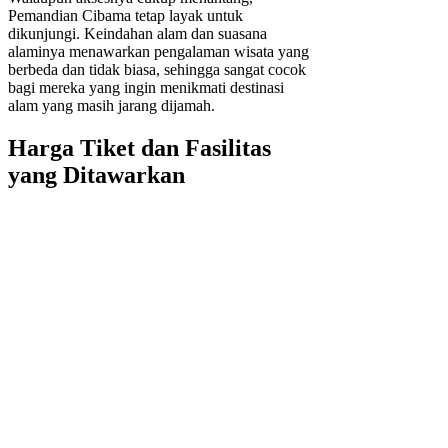
Pemandian Cibama tetap layak untuk
dikunjungi. Keindahan alam dan suasana
alaminya menawarkan pengalaman wisata yang
berbeda dan tidak biasa, sehingga sangat cocok
bagi mereka yang ingin menikmati destinasi
alam yang masih jarang dijamah.
Harga Tiket dan Fasilitas
yang Ditawarkan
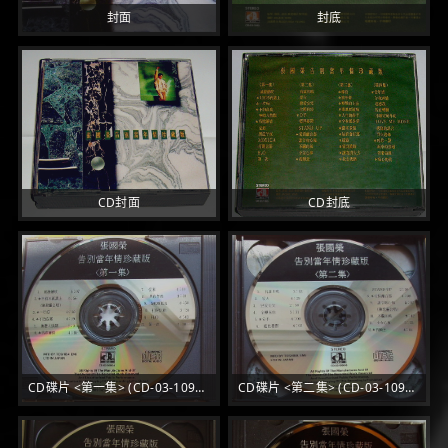
封面
封底
CD封面
CD封底
CD碟片 <第一集> (CD-03-1090-A-U 1A2 TO)
CD碟片 <第二集> (CD-03-1090-B 1A2 TO)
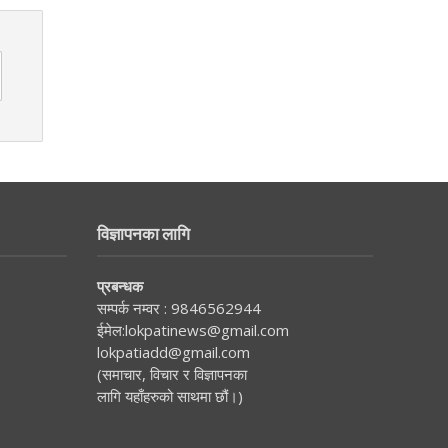
विज्ञापनका लागि
प्रबन्धक
सम्पर्क नम्वर :
9846562944
ईमेल:
lokpatinews@gmail.com
lokpatiadd@gmail.com
(समाचार, विचार र विज्ञापनका
लागि यहाँहरुको साथमा छौं।)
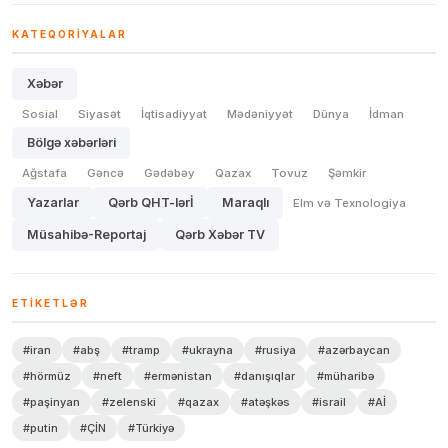
KATEQORIYALAR
Xəbər
Sosial
Siyasət
İqtisadiyyat
Mədəniyyət
Dünya
İdman
Bölgə xəbərləri
Ağstafa
Gəncə
Gədəbəy
Qazax
Tovuz
Şəmkir
Yazarlar
Qərb QHT-lərİ
Maraqlı
Elm və Texnologiya
Müsahibə-Reportaj
Qərb Xəbər TV
ETIKETLƏR
#iran
#abş
#tramp
#ukrayna
#rusiya
#azərbaycan
#hörmüz
#neft
#ermənistan
#danışıqlar
#müharibə
#paşinyan
#zelenski
#qazax
#atəşkəs
#israil
#Aİ
#putin
#ÇİN
#Türkiyə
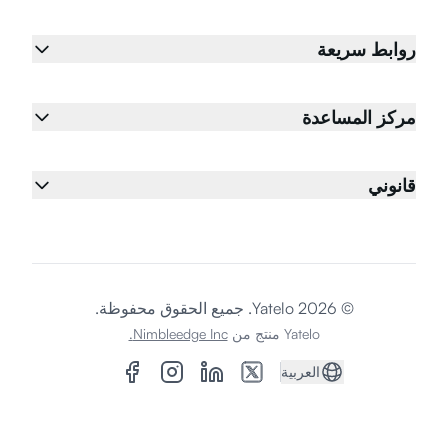
تسجيل الدخول
روابط سريعة
إنشاء حساب
مركز المساعدة
قانوني
© 2026 Yatelo. جميع الحقوق محفوظة.
Yatelo منتج من
Nimbleedge Inc.
العربية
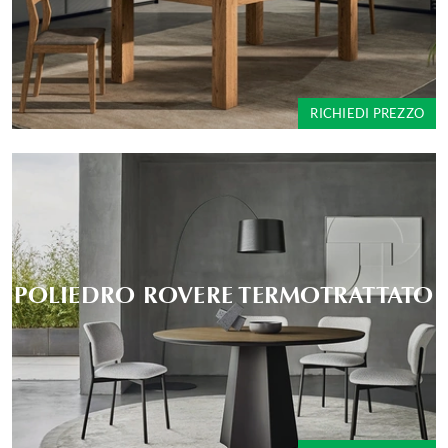
RICHIEDI PREZZO
POLIEDRO ROVERE TERMOTRATTATO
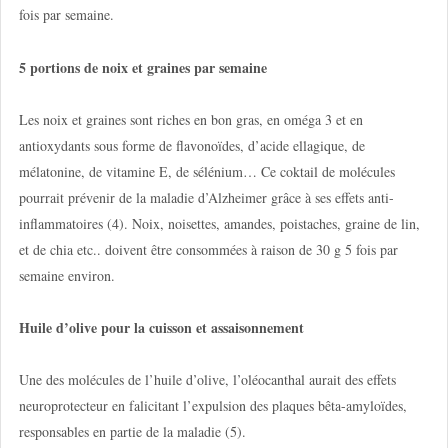
fois par semaine.
5 portions de noix et graines par semaine
Les noix et graines sont riches en bon gras, en oméga 3 et en
antioxydants sous forme de flavonoïdes, d’acide ellagique, de
mélatonine, de vitamine E, de sélénium… Ce coktail de molécules
pourrait prévenir de la maladie d’Alzheimer grâce à ses effets anti-
inflammatoires (4). Noix, noisettes, amandes, poistaches, graine de lin,
et de chia etc.. doivent être consommées à raison de 30 g 5 fois par
semaine environ.
Huile d’olive pour la cuisson et assaisonnement
Une des molécules de l’huile d’olive, l’oléocanthal aurait des effets
neuroprotecteur en falicitant l’expulsion des plaques bêta-amyloïdes,
responsables en partie de la maladie (5).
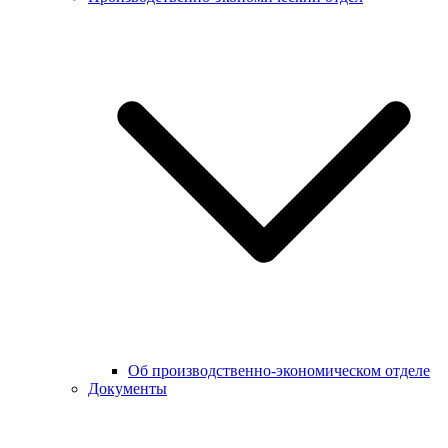
Об производственно-экономическом отделе
Документы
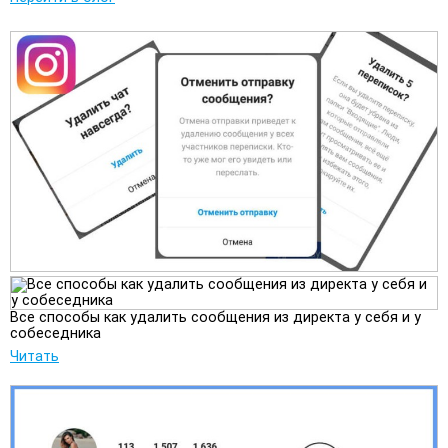
Все способы как удалить сообщения из директа у себя и у
собеседника
Читать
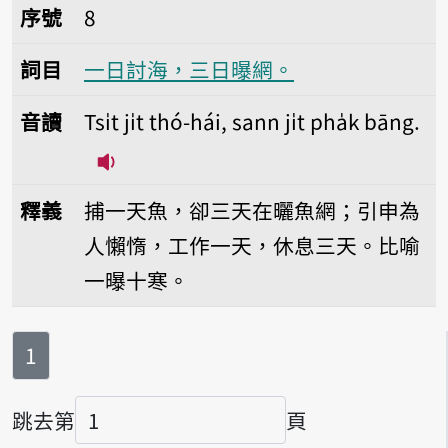
序號8一日討海，三日曝網。
序號
8
詞目
一日討海，三日曝網。
音讀
Tsi̍t ji̍t thó-hái, sann ji̍t pha̍k bāng.
播放音讀Tsi̍t ji̍t thó-hái, sann ji̍t pha̍
釋義
捕一天魚，卻三天在曬魚網；引申為
人懶惰，工作一天，休息三天。比喻
一曝十寒。
第
頁
1
跳去第
頁
頁碼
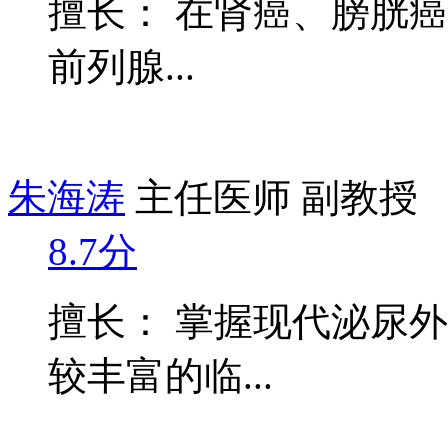
擅长： 在肾癌、膀胱
前列腺...
朱海涛
主任医师 副教授
8.7分
擅长： 掌握现代泌尿
较丰富的临...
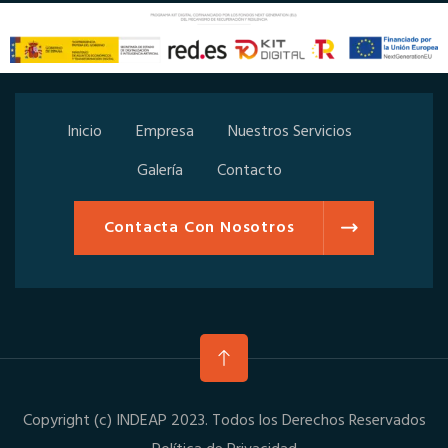
Inicio
Empresa
Nuestros Servicios
Galería
Contacto
Contacta Con Nosotros
Copyright (c) INDEAP 2023. Todos los Derechos Reservados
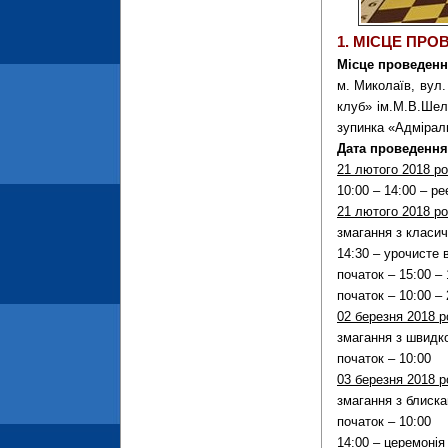
1. МІСЦЕ ПРО
Місце проведенн
м. Миколаїв, вул
клуб» ім.М.В.Шеле
зупинка «Адмірал
Дата проведення
21 лютого 2018 ро
10:00 – 14:00 – ре
21 лютого 2018 ро
змагання з класич
14:30 – урочисте 
початок – 15:00 – 
початок – 10:00 – 
02 березня 2018 р
змагання з швидко
початок – 10:00
03 березня 2018 р
змагання з блиска
початок – 10:00
14:00 – церемонія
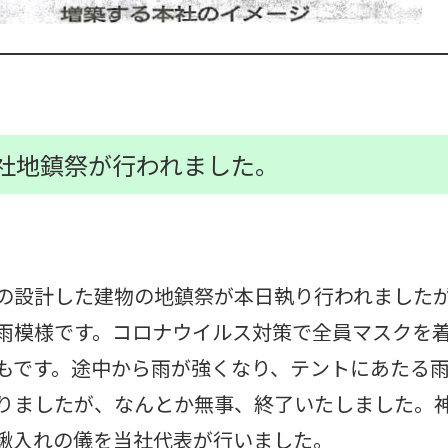
B社地鎮祭が行われました。
の設計した建物の地鎮祭が本日執り行われました
雨模様です。コロナウイルス対策で全員マスクを
もです。途中から雨が強くなり、テントにあたる
りましたが、なんとか無事、終了いたしました。
鍬入れの儀を当社代表が行いました。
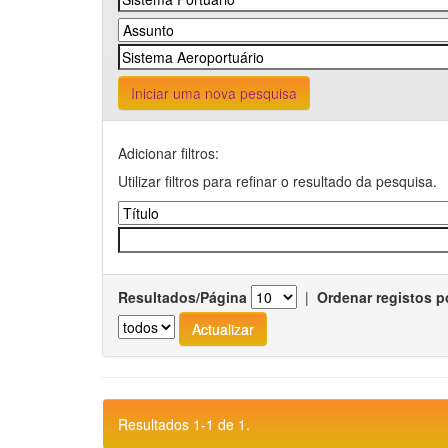
Iniciar uma nova pesquisa
Adicionar filtros:
Utilizar filtros para refinar o resultado da pesquisa.
Resultados/Página
|
Ordenar registos p
Resultados 1-1 de 1.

-- -- --

• **Directions for this task**:
Transcribe the whole of the data exactly, minus any pictures.

• **Answer box**:
Pemandian Cibama tetap layak untuk
dikunjungi. Keindahan alam dan suasana
alaminya menawarkan pengalaman wisata yang
berbeda dan tidak biasa, sehingga sangat cocok
bagi mereka yang ingin menikmati destinasi
alam yang masih jarang dijamah.
Harga Tiket dan Fasilitas
yang Ditawarkan
封面
封底
CD封面
CD封底
CD碟片 <第一集> (CD-03-1090-A-U 1A2 TO)
CD碟片 <第二集> (CD-03-1090-B 1A2 TO)
विज्ञापनका लागि
प्रबन्धक
सम्पर्क नम्वर :
9846562944
ईमेल:
lokpatinews@gmail.com
lokpatiadd@gmail.com
(समाचार, विचार र विज्ञापनका
लागि यहाँहरुको साथमा छौं।)
KATEQORIYALAR
Xəbər
Sosial
Siyasət
İqtisadiyyat
Mədəniyyət
Dünya
İdman
Bölgə xəbərləri
Ağstafa
Gəncə
Gədəbəy
Qazax
Tovuz
Şəmkir
Yazarlar
Qərb QHT-lərİ
Maraqlı
Elm və Texnologiya
Müsahibə-Reportaj
Qərb Xəbər TV
ETIKETLƏR
#iran
#abş
#tramp
#ukrayna
#rusiya
#azərbaycan
#hörmüz
#neft
#ermənistan
#danışıqlar
#müharibə
#paşinyan
#zelenski
#qazax
#atəşkəs
#israil
#Aİ
#putin
#ÇİN
#Türkiyə
تسجيل الدخول
روابط سريعة
إنشاء حساب
مركز المساعدة
قانوني
© 2026 Yatelo. جميع الحقوق محفوظة.
Yatelo منتج من
Nimbleedge Inc.
العربية
RICHIEDI PREZZO
POLIEDRO ROVERE TERMOTRATTATO
fois par semaine.
5 portions de noix et graines par semaine
Les noix et graines sont riches en bon gras, en oméga 3 et en
antioxydants sous forme de flavonoïdes, d’acide ellagique, de
mélatonine, de vitamine E, de sélénium… Ce coktail de molécules
pourrait prévenir de la maladie d’Alzheimer grâce à ses effets anti-
inflammatoires (4). Noix, noisettes, amandes, poistaches, graine de lin,
et de chia etc.. doivent être consommées à raison de 30 g 5 fois par
semaine environ.
Huile d’olive pour la cuisson et assaisonnement
Une des molécules de l’huile d’olive, l’oléocanthal aurait des effets
neuroprotecteur en falicitant l’expulsion des plaques bêta-amyloïdes,
responsables en partie de la maladie (5).
Об производственно-экономическом отделе
Документы
Все способы как удалить сообщения из директа у себя и у
собеседника
Читать
序號8一日討海，三日曝網。
序號
8
詞目
一日討海，三日曝網。
音讀
Tsi̍t ji̍t thó-hái, sann ji̍t pha̍k bāng.
播放音讀Tsi̍t ji̍t thó-hái, sann ji̍t pha̍
釋義
捕一天魚，卻三天在曬魚網；引申為
人懶惰，工作一天，休息三天。比喻
一曝十寒。
第
頁
1
跳去第
頁
頁碼
擅长： 在肾癌、膀胱
前列腺...
朱海涛
主任医师 副教授
8.7分
擅长： 掌握现代泌尿
较丰富的临...
Inicio
Empresa
Nuestros Servicios
Galería
Contacto
Contacta Con Nosotros
Copyright (c) INDEAP 2023. Todos los Derechos Reservados
1. МІСЦЕ ПРО
Місце проведенн
м. Миколаїв, вул
клуб» ім.М.В.Шеле
зупинка «Адмірал
Дата проведення
21 лютого 2018 ро
10:00 – 14:00 – ре
21 лютого 2018 ро
змагання з класич
14:30 – урочисте 
початок – 15:00 – 
початок – 10:00 – 
02 березня 2018 р
змагання з швидко
початок – 10:00
03 березня 2018 р
змагання з блиска
початок – 10:00
14:00 – церемонія
B社地鎮祭が行われました。
の設計した建物の地鎮祭が本日執り行われました
雨模様です。コロナウイルス対策で全員マスクを
もです。途中から雨が強くなり、テントにあたる
りましたが、なんとか無事、終了いたしました。
鍬入れの儀を当社代表が行いました。
Iniciar uma nova pesquisa
Adicionar filtros:
Utilizar filtros para refinar o resultado da pesquisa.
Resultados/Página
|
Ordenar registos p
Resultados 1-1 de 1.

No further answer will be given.